_INSTRUCTIONS FOR THE TASK_
Count the lines in the items below that contain the string "Reading", matching case exactly. Reply with the number alone.

DATA UNDER STUDY Start Marker

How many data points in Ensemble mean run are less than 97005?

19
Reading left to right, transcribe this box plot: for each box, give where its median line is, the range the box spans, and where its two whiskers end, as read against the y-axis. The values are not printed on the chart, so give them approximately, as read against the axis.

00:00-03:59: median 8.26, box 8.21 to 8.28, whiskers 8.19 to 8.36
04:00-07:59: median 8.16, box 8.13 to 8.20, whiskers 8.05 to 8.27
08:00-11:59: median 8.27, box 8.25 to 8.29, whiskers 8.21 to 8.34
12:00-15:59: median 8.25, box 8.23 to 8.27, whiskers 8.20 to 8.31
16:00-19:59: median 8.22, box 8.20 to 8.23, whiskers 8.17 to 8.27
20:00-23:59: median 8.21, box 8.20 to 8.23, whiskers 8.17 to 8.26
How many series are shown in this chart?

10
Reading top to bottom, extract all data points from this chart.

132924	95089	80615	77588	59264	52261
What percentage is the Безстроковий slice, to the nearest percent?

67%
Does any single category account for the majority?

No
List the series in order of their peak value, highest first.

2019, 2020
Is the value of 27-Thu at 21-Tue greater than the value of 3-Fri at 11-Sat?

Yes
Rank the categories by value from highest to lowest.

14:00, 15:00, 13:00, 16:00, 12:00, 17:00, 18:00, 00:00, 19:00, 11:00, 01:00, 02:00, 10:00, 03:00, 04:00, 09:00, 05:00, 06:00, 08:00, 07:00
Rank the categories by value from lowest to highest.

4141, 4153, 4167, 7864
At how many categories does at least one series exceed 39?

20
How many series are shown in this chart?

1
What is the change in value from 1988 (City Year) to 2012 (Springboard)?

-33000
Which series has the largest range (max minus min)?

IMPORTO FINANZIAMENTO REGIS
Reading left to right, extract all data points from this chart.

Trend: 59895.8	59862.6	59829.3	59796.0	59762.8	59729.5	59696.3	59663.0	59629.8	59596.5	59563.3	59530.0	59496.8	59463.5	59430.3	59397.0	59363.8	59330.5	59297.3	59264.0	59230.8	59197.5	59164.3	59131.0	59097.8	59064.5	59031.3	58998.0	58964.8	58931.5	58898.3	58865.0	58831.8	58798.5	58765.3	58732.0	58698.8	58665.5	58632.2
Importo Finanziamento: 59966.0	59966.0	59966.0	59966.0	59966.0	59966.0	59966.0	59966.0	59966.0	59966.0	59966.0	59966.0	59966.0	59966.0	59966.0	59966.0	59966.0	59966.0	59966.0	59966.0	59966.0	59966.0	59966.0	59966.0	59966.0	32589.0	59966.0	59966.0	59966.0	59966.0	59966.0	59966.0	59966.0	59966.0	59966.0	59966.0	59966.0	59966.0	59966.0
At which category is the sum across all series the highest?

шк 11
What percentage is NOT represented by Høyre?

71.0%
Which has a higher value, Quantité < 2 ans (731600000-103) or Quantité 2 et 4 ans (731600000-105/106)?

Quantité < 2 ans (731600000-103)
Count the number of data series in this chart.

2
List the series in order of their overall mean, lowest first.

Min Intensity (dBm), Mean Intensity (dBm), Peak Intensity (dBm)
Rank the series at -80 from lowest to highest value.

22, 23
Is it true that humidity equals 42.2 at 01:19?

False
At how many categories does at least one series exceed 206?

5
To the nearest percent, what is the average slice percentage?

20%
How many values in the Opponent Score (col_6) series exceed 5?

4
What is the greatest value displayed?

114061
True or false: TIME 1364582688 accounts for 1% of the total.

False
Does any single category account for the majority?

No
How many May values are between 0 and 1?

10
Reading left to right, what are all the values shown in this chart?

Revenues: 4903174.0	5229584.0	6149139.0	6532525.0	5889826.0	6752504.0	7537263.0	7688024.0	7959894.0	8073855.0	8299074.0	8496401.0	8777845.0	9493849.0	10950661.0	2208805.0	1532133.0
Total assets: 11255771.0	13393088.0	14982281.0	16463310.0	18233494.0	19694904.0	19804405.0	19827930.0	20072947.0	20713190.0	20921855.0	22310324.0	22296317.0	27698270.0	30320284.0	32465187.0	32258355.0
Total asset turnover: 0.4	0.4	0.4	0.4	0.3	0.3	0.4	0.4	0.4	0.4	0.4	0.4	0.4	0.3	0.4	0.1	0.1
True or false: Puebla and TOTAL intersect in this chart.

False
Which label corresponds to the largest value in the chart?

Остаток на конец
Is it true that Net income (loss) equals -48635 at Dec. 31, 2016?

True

DATA UNDER STUDY End Marker

_THE ANSWER_
4